**Source passage:**
§ §
Session 5 - Hospital Acquired Infections and Adaptive Immunity Flashcards
(29 cards)
What are hospital acquired infections?
An infection that has taken place and/or originated in a hospital setting.
What are the most prevalent types of hospital acquired infections?
- Urinary Tract Infections
- Pneumonia
- Surgical wound infections
- Skin and soft tissue infections
- Primary bloodstream infections
- Gastro-intestinal infections
Give examples of viruses that can cause a hospital acquired infection
- Blood borne viruses (Hep B, C, HIV)
- Norovirus
- Influenza
- Chickenpox
Give examples of bacteria that can cause a hospital acquired infection
- Staph. aureus
- inclusive of the MRSA strain
- Clostridium difficile
- E. coli
- Klebsiella pneumoniae
- Pseudomonas aeruginosa
- Mycobacterium tuberculosis
Give examples of fungi that can cause a hospital acquired infection
- Candida albicans
- Aspergillus species
Give examples of parasites that can cause a hospital acquired infection
- Malaria
What general patient measures can we take to prevent hospital acquired infections?
- Optimise the patient’s conditions
- Antimicrobial prophylaxis
- Skin preparation
- Hand hygiene
What specific patient measures can we take to prevent hospital acquired infections?
- Conduct MRSA screens
- Mupirocin nasal ointment
- Disinfectant body wash
- Halting patient to patient transmission by isolation of infected patients and protection of susceptible patients
What measures can be taken to prevent healthcare worker to patient spread of infection?
§ §
[Dataset items]

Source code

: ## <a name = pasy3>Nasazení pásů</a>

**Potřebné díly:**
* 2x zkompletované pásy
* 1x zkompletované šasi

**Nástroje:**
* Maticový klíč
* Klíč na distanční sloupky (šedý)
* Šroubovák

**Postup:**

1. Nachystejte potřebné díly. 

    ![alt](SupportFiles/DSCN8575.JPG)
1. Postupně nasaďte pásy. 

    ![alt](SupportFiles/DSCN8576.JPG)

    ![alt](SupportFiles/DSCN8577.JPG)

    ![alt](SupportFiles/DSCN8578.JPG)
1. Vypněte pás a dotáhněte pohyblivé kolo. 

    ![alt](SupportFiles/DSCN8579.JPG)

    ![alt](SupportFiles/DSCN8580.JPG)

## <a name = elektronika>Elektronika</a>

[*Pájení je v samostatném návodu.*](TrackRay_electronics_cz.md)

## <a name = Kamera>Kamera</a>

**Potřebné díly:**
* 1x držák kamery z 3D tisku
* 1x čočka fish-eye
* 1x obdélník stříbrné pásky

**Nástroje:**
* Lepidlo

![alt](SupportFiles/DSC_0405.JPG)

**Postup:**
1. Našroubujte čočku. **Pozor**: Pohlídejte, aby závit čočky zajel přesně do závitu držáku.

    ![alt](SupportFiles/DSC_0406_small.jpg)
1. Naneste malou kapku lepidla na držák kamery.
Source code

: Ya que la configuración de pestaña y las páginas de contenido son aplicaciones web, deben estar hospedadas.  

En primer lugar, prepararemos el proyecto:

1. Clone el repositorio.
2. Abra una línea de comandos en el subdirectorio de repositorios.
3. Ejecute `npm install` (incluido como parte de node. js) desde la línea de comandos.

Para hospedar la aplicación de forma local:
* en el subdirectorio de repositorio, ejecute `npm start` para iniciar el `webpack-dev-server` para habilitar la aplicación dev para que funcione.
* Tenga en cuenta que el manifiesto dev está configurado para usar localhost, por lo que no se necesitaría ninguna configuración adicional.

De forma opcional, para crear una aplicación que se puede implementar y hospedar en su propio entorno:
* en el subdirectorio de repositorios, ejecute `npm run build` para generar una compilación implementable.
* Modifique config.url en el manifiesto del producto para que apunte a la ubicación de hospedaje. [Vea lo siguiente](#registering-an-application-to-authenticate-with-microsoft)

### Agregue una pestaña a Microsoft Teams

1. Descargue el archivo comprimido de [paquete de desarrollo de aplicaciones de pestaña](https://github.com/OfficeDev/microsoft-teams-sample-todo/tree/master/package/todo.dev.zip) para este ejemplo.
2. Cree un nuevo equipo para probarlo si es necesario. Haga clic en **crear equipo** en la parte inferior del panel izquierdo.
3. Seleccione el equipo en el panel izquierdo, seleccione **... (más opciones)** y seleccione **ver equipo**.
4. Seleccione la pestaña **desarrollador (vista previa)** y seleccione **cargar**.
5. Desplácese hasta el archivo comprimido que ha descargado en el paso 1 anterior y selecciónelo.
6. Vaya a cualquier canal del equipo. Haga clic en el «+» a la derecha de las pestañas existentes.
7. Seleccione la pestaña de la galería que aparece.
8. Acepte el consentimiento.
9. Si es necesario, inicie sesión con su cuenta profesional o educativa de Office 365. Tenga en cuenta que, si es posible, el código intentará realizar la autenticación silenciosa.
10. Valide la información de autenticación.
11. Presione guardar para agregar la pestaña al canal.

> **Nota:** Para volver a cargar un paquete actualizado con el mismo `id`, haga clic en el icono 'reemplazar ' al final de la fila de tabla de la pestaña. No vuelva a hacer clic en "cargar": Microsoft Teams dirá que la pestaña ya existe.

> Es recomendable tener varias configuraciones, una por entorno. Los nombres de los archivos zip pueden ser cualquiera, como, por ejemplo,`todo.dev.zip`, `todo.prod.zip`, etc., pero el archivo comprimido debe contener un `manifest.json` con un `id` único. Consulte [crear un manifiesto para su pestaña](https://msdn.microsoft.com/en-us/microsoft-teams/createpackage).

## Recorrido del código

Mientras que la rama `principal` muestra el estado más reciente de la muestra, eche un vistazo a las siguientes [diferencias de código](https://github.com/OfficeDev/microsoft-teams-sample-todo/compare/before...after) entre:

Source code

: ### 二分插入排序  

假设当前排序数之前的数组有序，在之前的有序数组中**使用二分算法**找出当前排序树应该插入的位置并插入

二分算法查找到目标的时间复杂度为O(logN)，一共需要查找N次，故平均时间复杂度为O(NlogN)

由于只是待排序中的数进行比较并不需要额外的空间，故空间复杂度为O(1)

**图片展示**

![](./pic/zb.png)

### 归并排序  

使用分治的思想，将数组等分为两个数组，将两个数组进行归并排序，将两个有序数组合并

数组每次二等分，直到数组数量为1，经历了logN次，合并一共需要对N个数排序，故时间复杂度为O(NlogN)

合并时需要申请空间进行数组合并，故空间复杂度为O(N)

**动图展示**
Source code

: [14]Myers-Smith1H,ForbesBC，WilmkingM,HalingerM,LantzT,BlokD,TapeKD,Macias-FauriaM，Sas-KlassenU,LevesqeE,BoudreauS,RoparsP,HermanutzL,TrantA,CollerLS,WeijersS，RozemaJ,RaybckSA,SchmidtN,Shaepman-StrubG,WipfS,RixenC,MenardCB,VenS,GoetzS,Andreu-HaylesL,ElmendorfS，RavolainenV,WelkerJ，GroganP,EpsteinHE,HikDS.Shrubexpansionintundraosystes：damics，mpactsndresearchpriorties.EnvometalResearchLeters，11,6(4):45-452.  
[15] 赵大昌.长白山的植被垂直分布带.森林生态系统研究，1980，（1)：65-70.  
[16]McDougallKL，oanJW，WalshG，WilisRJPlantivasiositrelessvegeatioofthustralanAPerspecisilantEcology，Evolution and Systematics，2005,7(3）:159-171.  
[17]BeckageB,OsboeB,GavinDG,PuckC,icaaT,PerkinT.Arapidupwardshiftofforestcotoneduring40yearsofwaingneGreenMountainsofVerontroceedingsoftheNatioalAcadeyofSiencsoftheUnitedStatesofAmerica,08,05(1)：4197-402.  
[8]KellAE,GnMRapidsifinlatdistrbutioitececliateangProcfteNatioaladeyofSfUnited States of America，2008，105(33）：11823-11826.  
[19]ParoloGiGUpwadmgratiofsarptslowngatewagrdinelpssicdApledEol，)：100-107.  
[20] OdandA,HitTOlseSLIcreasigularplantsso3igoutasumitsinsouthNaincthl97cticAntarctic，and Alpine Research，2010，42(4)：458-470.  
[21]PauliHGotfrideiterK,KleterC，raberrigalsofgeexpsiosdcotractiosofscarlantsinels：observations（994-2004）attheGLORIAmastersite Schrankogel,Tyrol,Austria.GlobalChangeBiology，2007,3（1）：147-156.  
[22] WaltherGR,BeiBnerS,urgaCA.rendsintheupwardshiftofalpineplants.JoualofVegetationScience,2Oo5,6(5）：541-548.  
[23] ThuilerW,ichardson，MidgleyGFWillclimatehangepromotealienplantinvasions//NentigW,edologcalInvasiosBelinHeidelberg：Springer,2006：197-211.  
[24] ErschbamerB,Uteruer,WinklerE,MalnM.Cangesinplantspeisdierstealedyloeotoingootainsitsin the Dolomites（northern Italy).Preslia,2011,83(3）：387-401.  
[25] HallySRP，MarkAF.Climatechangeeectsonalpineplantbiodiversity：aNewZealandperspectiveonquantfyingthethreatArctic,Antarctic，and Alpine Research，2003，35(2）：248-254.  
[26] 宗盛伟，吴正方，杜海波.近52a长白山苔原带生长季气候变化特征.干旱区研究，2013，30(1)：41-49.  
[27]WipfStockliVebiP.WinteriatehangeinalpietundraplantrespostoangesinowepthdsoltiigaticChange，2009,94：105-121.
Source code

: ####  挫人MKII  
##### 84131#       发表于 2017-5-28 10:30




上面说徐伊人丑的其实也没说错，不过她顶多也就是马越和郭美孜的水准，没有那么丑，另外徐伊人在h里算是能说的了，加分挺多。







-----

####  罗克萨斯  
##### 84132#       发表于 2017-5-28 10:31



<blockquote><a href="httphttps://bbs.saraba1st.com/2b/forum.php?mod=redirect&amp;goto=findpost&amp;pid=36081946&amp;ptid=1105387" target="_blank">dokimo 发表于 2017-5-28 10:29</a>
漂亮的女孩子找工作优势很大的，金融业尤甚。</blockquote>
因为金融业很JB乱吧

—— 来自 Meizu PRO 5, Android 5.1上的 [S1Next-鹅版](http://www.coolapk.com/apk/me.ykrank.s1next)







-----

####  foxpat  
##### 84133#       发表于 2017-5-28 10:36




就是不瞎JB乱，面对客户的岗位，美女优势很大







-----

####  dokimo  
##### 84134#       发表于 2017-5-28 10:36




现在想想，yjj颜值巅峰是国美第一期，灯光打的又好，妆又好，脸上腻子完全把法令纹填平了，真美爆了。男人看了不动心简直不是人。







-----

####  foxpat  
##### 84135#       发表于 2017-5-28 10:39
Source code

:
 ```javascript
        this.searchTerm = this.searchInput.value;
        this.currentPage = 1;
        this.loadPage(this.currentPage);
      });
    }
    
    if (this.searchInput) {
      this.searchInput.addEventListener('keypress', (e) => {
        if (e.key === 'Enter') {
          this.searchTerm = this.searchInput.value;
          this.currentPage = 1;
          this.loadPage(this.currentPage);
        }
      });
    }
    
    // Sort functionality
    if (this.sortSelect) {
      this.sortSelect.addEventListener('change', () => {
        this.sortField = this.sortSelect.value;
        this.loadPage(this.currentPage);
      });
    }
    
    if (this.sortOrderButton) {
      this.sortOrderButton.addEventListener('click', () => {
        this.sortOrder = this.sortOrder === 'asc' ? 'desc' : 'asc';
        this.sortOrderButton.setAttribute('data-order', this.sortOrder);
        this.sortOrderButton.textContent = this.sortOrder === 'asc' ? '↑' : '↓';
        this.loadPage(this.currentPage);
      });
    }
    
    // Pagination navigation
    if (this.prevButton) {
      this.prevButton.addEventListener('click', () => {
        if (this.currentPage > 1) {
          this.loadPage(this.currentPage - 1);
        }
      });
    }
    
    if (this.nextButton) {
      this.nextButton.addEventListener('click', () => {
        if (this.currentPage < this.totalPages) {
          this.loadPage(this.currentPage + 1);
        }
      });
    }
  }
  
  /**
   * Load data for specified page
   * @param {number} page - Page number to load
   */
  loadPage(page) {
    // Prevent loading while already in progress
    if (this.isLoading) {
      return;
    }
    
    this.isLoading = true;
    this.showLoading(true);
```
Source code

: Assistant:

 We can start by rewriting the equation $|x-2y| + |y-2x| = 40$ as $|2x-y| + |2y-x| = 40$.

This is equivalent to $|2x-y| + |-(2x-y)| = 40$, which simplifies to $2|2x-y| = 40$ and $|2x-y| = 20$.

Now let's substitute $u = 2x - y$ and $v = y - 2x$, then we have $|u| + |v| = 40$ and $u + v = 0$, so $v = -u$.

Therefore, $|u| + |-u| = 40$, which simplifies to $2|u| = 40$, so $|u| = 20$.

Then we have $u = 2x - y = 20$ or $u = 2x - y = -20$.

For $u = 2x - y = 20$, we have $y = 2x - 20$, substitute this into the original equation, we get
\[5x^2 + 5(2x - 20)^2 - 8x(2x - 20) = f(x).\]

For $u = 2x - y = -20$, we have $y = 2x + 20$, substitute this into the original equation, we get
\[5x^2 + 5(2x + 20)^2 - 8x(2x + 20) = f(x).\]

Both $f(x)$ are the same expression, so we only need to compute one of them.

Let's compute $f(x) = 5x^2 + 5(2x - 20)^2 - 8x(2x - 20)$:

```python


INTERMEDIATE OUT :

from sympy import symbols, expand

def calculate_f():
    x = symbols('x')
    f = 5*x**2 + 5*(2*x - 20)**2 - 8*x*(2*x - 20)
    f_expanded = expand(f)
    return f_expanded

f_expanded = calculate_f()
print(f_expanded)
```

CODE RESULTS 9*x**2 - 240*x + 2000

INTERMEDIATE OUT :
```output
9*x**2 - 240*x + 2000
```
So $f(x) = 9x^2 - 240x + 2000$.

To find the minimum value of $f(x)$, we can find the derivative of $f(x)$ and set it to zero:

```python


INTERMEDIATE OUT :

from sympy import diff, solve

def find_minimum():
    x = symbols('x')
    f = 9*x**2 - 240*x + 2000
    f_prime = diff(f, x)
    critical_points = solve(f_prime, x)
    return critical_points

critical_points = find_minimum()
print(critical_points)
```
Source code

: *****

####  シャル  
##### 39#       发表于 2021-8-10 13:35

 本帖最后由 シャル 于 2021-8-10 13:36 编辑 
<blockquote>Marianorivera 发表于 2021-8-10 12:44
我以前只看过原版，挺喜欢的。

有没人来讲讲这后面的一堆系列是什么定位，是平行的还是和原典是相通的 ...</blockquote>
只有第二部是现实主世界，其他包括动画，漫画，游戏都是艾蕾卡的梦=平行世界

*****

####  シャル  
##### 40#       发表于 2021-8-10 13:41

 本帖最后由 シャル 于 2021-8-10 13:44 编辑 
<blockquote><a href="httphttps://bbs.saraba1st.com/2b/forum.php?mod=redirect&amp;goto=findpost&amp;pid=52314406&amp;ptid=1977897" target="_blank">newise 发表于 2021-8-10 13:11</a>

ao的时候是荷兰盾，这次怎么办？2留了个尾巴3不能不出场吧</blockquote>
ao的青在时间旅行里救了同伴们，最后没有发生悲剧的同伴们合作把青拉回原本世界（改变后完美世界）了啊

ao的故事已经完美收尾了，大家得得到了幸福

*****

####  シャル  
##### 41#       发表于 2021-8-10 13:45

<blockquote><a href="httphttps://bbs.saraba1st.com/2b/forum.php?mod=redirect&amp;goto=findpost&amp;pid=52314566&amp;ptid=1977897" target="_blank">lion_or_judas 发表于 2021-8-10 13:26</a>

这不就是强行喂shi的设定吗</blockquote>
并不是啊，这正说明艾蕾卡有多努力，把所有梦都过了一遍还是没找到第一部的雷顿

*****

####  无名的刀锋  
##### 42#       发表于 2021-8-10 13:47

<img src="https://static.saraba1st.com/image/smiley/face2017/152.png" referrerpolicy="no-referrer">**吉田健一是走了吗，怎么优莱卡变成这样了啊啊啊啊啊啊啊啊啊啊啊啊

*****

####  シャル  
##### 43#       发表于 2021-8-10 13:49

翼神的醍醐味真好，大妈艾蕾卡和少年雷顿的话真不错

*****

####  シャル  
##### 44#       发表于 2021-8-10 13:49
§ §
**Exercise instructions:**
• a. In the hospital acquired infections flashcards, which parasite is given as an example that can cause a hospital acquired infection?
• b. Pick up the hospital acquired infections flashcards after their final line and continue them.

**Results in order:**
• a. Malaria

• b.
Healthcare workers:
- Should be healthy
- disease free
- vaccinated
- Should use good practice methods
- good clinical techniques (sterile non-touch)
- hand hygiene
- PPE
- anti-microbial perscribing
What environmental interventions can be taken in order to prevent hospital acquired infections?
- Cleaning
- disinfectants
- steam cleaning
- hydrogen peroxide vapour
- Medical devices
- single use equipment
- sterilisation
- decontamination
- Good food hygiene practice
What is the adaptive immune response?
The second part of the immune response that follows the innate immune response.
When does adaptive immunity come into action?
Adaptive immunity begins if the innate immune and inflammatory response are unable to clear the infection. It is a more specific form of immunity.
How is the adaptive immune response activated?
Antigens are presented to the adaptive immune system by APC (antigen presenting cells) with digested antigens travel to the lymph nodes.
What are the different antigen presenting cells (APCs)?
- Dendritic cells
- Langerhans’ cells
- Macrophages
- B cells
What do APC cells do when they reach the lymph nodes?
They present the antigen to the naive T helper cells by the MHC molecules present on the T cell’s surface.
This activates the naive T helper cells and allows them to mature into active T helper cells.
What are the different MHC molecules and in which types of cells are they found?
MHC molecules come in two different classes:
- MHC I
- found on all nucleated cells
- MHC II
- found on dendritic cells, macrophages, and B cells
What are the key features of MHC I and MHC II?
- They have co-dominant expression
- They are polymorphic genes (different alleles for everyone)
- They have different main functions:
- MHC I: present peptides from intracellular microbes
- MHC II: present peptides from extracellular microbes
Which T cells recognise MHC I molecules?
CD8+ T cells
Which T cells recognise MHC II molecules?
CD4+ T cells
What are some clincal problems with MHC molecules?
Is a major cause for organ transplant rejection due to conflicting MHC molecules from the donor and the patient.
What do CD4 T cells do in the adaptive immune response?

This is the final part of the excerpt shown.